#### [What the task asks]
Count the lines in the rows below that contain the string "mmHg". Give only the number.

***

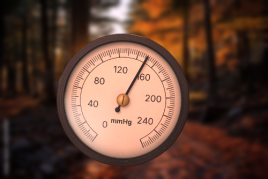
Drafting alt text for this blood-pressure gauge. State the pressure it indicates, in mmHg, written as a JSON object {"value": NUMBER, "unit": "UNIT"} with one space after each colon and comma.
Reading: {"value": 150, "unit": "mmHg"}
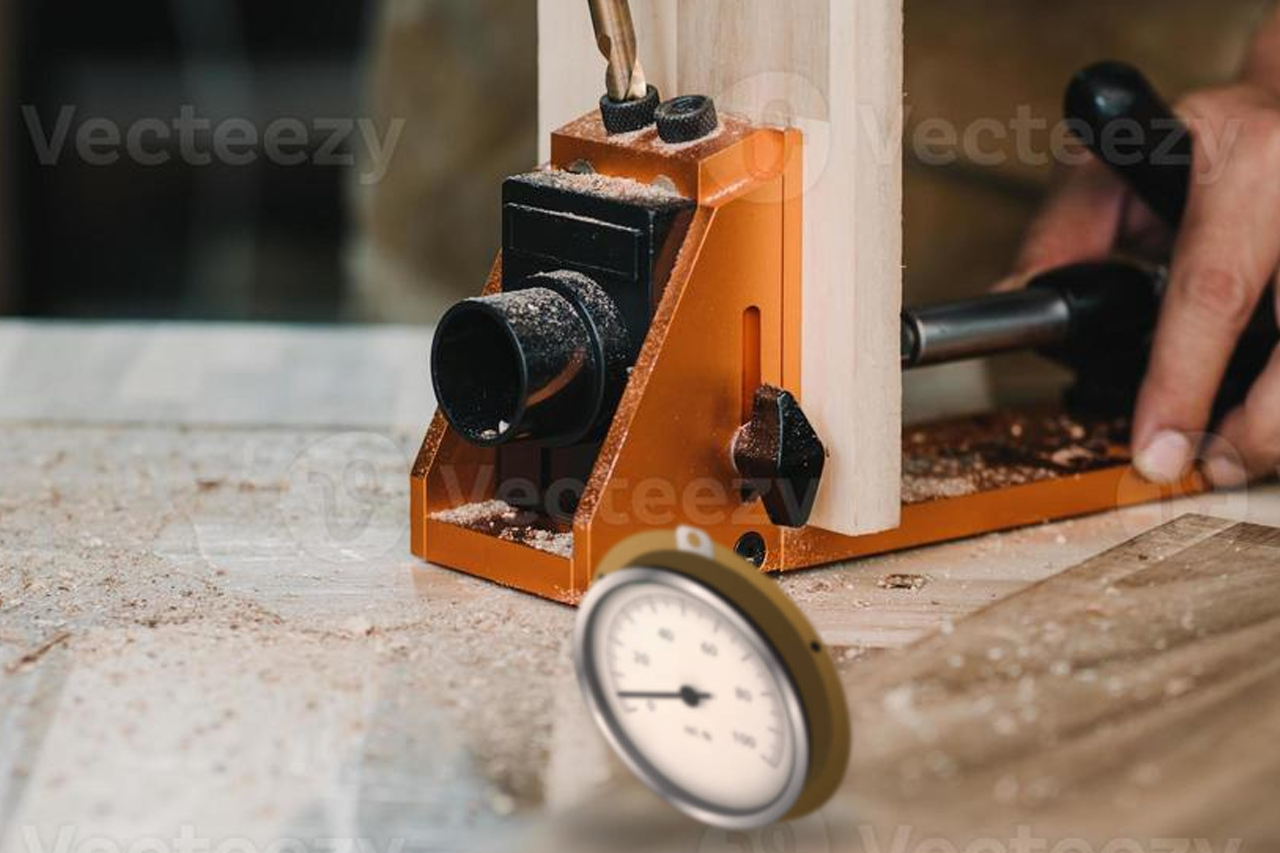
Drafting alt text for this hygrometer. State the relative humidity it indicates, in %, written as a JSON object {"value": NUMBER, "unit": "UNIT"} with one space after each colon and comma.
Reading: {"value": 5, "unit": "%"}
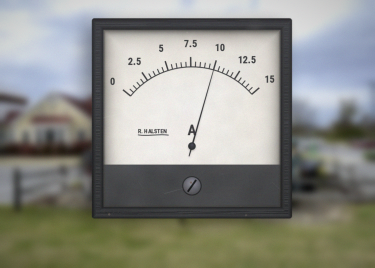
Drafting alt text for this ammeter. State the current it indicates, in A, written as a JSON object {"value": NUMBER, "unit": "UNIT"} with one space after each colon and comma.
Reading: {"value": 10, "unit": "A"}
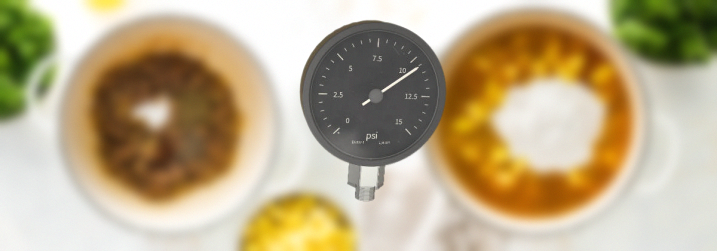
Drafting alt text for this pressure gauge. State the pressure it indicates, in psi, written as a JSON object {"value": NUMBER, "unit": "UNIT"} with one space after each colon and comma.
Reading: {"value": 10.5, "unit": "psi"}
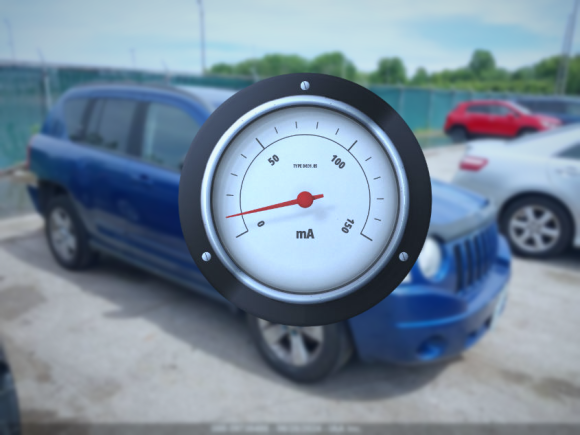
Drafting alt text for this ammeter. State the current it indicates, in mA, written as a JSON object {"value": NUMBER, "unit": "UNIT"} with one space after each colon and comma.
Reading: {"value": 10, "unit": "mA"}
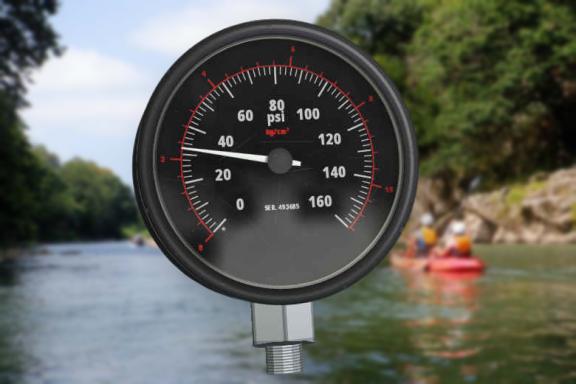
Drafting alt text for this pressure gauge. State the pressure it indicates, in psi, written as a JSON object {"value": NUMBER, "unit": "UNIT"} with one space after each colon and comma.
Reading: {"value": 32, "unit": "psi"}
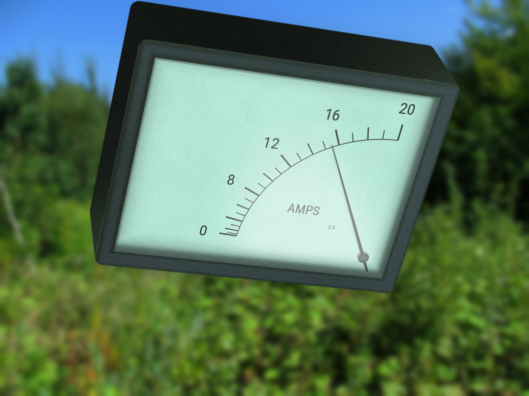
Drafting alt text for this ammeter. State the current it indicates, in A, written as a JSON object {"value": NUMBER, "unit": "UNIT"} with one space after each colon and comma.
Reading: {"value": 15.5, "unit": "A"}
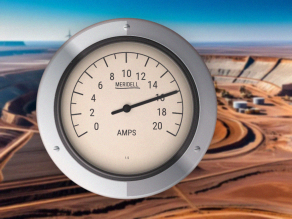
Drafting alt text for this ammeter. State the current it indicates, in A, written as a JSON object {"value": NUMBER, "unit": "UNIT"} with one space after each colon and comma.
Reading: {"value": 16, "unit": "A"}
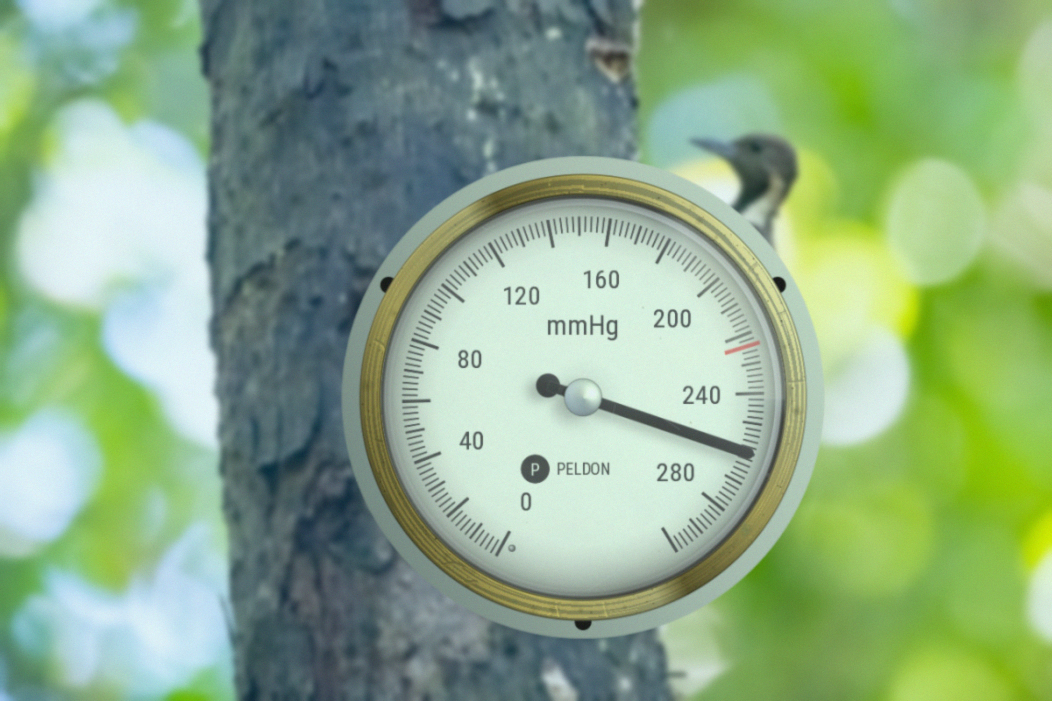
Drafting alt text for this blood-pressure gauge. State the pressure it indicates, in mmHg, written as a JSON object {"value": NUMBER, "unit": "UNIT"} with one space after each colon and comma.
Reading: {"value": 260, "unit": "mmHg"}
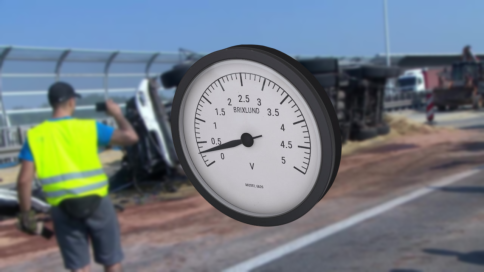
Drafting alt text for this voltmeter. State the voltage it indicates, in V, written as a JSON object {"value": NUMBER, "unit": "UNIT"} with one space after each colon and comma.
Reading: {"value": 0.3, "unit": "V"}
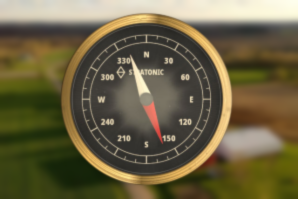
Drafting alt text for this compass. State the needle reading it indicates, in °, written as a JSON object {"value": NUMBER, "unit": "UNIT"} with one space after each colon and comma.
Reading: {"value": 160, "unit": "°"}
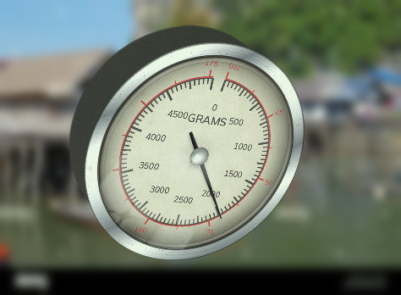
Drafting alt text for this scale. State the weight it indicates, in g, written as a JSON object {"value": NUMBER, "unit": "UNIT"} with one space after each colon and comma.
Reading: {"value": 2000, "unit": "g"}
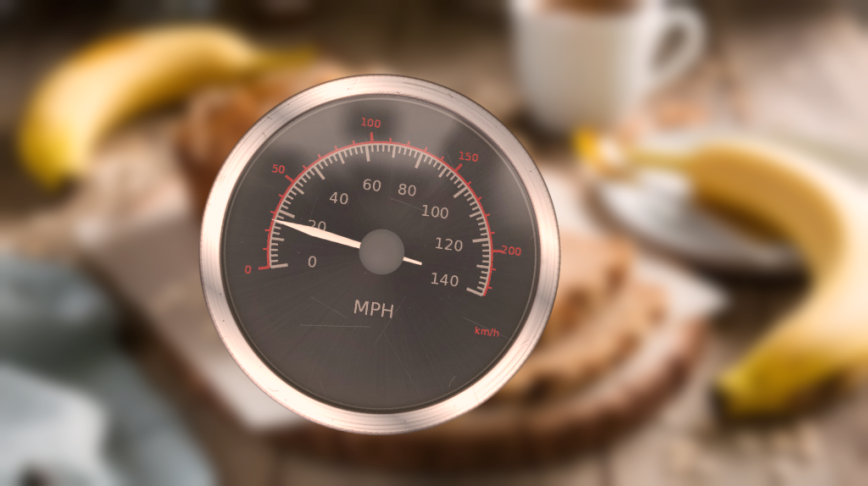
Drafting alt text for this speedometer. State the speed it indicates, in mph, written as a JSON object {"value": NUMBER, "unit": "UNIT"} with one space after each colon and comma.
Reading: {"value": 16, "unit": "mph"}
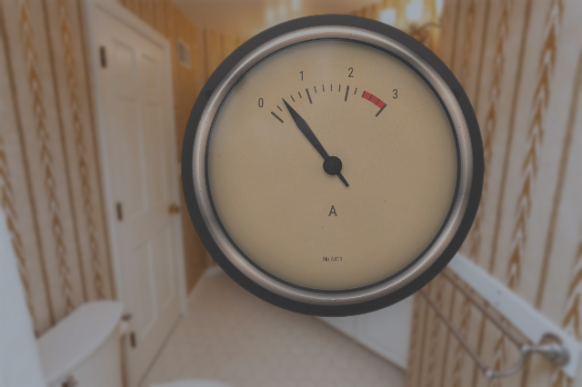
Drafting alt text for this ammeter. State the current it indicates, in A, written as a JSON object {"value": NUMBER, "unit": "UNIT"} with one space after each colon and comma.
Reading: {"value": 0.4, "unit": "A"}
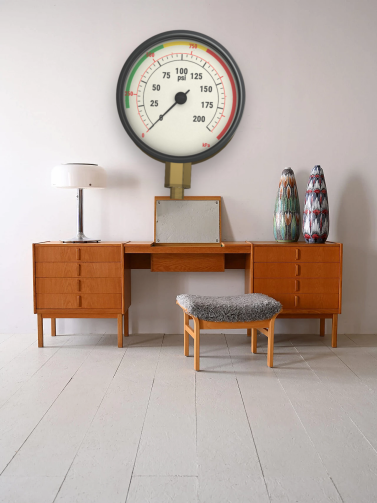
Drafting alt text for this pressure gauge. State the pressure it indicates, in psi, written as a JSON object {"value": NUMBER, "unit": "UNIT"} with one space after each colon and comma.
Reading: {"value": 0, "unit": "psi"}
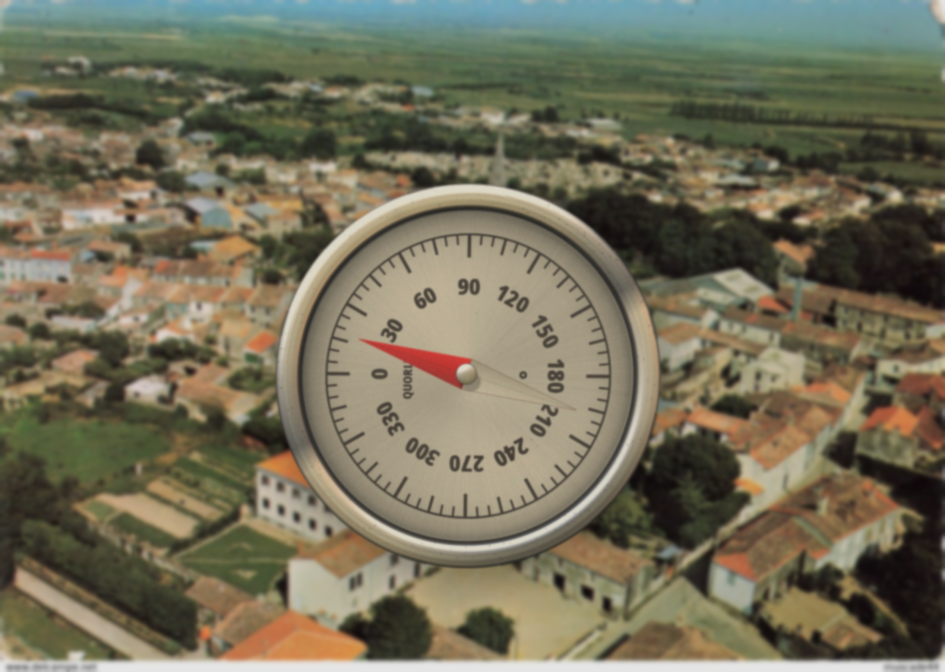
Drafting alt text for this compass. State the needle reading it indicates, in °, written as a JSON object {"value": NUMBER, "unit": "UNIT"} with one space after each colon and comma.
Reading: {"value": 17.5, "unit": "°"}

***

#### [Solution to this task]
4